Work to complete: Of the entries below, return exactly those lines that fall between the one containing "[57,126,90,142] help ->" and the one containing "[248,354,271,366] 1st ->", the two end lines included.

[Opening Records supplied section]

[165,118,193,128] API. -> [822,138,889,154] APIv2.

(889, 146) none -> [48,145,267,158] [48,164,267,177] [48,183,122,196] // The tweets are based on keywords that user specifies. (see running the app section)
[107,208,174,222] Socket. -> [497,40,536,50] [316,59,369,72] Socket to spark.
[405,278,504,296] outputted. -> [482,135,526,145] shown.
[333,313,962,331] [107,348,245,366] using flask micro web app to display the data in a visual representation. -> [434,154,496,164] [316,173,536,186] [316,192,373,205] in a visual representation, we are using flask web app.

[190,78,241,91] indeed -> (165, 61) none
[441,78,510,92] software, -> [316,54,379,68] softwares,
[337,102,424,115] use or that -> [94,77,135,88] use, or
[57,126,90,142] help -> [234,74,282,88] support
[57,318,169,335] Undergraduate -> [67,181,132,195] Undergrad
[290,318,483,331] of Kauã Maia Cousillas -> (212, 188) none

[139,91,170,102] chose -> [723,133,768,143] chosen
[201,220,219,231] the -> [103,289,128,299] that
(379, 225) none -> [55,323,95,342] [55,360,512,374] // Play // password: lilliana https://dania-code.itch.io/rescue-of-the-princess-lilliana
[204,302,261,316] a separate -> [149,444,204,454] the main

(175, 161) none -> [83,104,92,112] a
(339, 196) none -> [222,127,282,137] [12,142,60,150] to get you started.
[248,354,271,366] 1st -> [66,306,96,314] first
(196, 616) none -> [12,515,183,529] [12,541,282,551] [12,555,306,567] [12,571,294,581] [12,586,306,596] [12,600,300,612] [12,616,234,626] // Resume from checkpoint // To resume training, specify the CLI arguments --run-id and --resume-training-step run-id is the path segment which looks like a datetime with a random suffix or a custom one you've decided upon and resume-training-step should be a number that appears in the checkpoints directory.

[Closing Records supplied section]
[Opening Records supplied section]

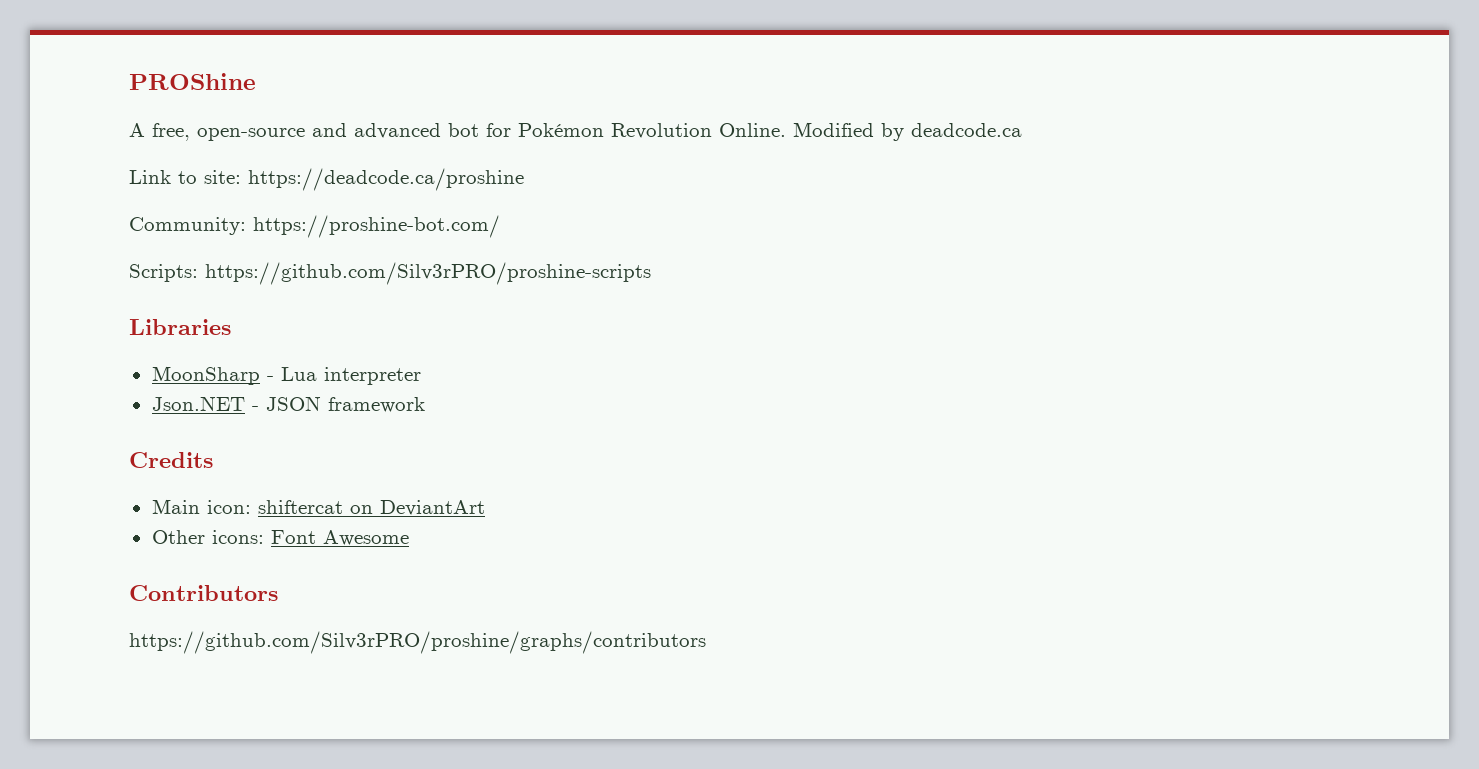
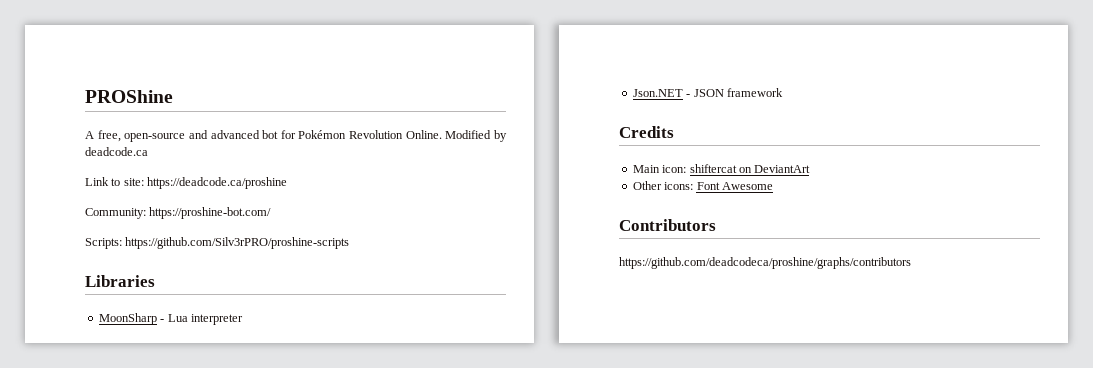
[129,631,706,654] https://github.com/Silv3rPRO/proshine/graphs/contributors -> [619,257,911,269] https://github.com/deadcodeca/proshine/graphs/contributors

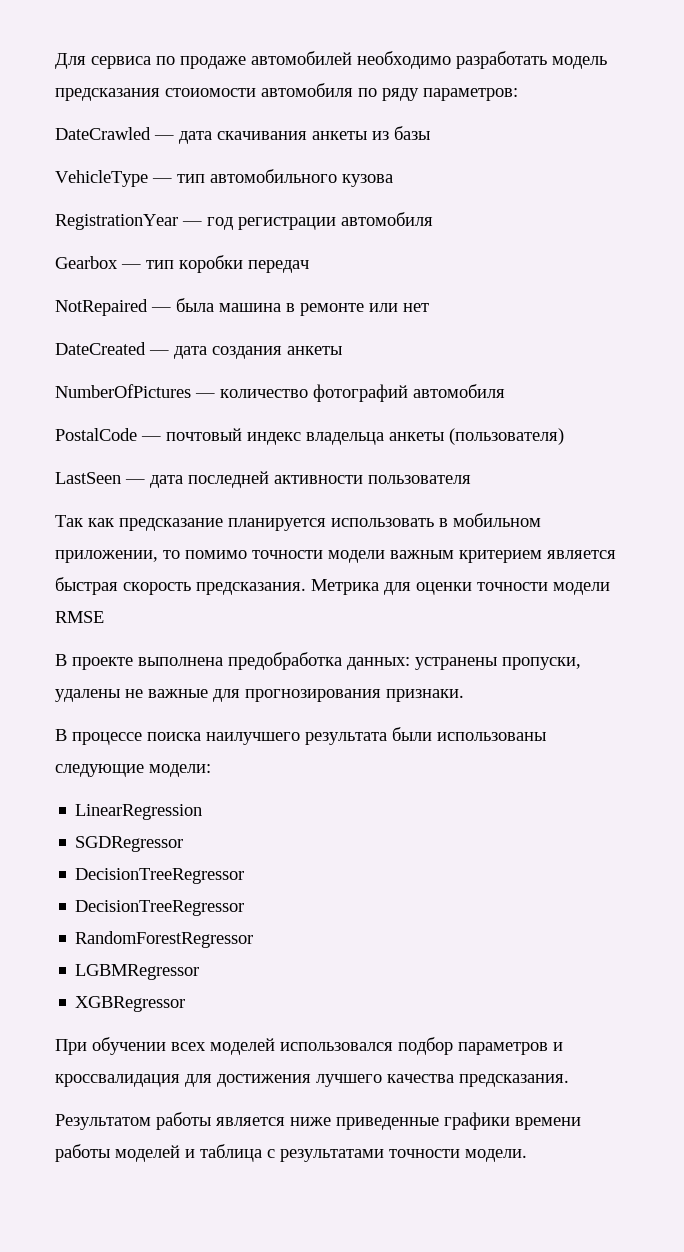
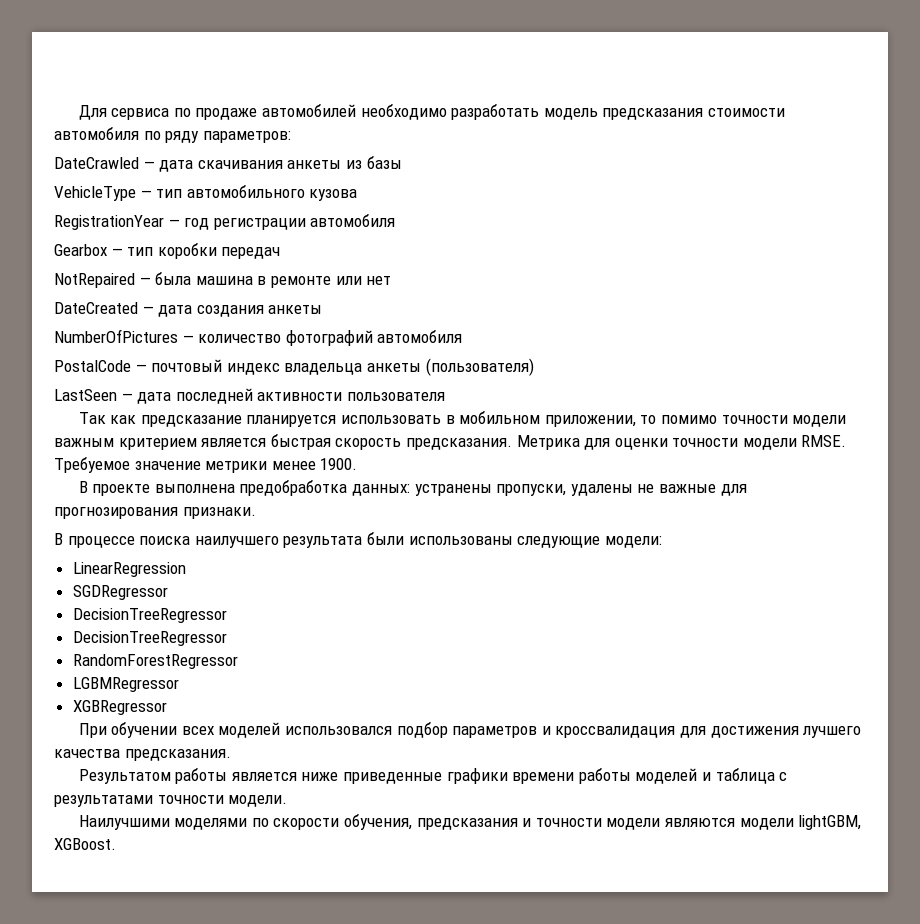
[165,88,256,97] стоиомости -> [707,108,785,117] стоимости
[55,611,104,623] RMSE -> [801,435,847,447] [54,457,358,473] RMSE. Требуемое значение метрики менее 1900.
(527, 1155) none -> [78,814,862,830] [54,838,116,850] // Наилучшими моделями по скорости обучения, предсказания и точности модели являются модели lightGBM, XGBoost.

[Closing Records supplied section]

Task output:
[57,126,90,142] help -> [234,74,282,88] support
[57,318,169,335] Undergraduate -> [67,181,132,195] Undergrad
[290,318,483,331] of Kauã Maia Cousillas -> (212, 188) none

[139,91,170,102] chose -> [723,133,768,143] chosen
[201,220,219,231] the -> [103,289,128,299] that
(379, 225) none -> [55,323,95,342] [55,360,512,374] // Play // password: lilliana https://dania-code.itch.io/rescue-of-the-princess-lilliana
[204,302,261,316] a separate -> [149,444,204,454] the main

(175, 161) none -> [83,104,92,112] a
(339, 196) none -> [222,127,282,137] [12,142,60,150] to get you started.
[248,354,271,366] 1st -> [66,306,96,314] first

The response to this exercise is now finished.